The simulator employs a multi-level testing approach:

  1. Unit Tests: Verify individual components in isolation.

    • Test each cache operation separately
    • Verify replacement policy behavior
    • Validate prefetcher predictions
    • Check MESI state transitions
  2. Integration Tests: Verify interactions between components.

    • Test L1-L2 interactions
    • Verify prefetcher-cache coordination
    • Check coherence protocol across caches
  3. Validation Tests: Verify the simulator against known outcomes.

    • Test with hand-crafted traces with predictable results
    • Compare against simplified analytical models
    • Validate against academic benchmark results
  4. Property-Based Tests: Verify invariants and properties.

    • Ensure cache coherence is maintained
    • Verify inclusion properties when applicable
    • Check conservation of blocks
  5. Performance Tests: Measure and optimize performance.

    • Benchmark with large traces
    • Profile memory usage
    • Analyze scalability with increasing parameters

This comprehensive testing strategy ensures correctness and robustness.

Future Extensions

Planned extensions include:

  1. Additional Cache Levels: Support for L3 cache and beyond.

  2. Victim Cache: Implementation of a small fully-associative victim cache.

  3. Non-Inclusive Policies: Support for non-inclusive and exclusive cache hierarchies.

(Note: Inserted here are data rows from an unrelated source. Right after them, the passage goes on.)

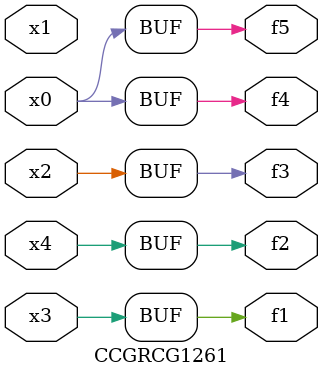
<source format=v>
module CCGRCG1261(
	input x0, x1, x2, x3, x4,
	output f1, f2, f3, f4, f5
);
	assign f1 = x3;
	assign f2 = x4;
	assign f3 = x2;
	assign f4 = x0;
	assign f5 = x0;
endmodule

</source>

  4. Replacement Policy Framework: Pluggable framework for custom replacement policies.

  5. Advanced Prefetching Algorithms: Implementation of more sophisticated prefetchers like GHB and Markov predictors.

  6. GPU Cache Modeling: Extensions for modeling GPU-specific cache architectures.

  7. Multi-Core Simulation: Support for simulating multiple cores with shared caches.

  8. Graphical Interface: Development of a GUI for visualization and configuration.

  9. Dynamic Trace Generation: Integration with instruction-level simulators.

  10. Machine Learning Integration: Using ML techniques for prefetching and replacement.

These extensions will enhance the simulator's capabilities and keep it relevant for future research.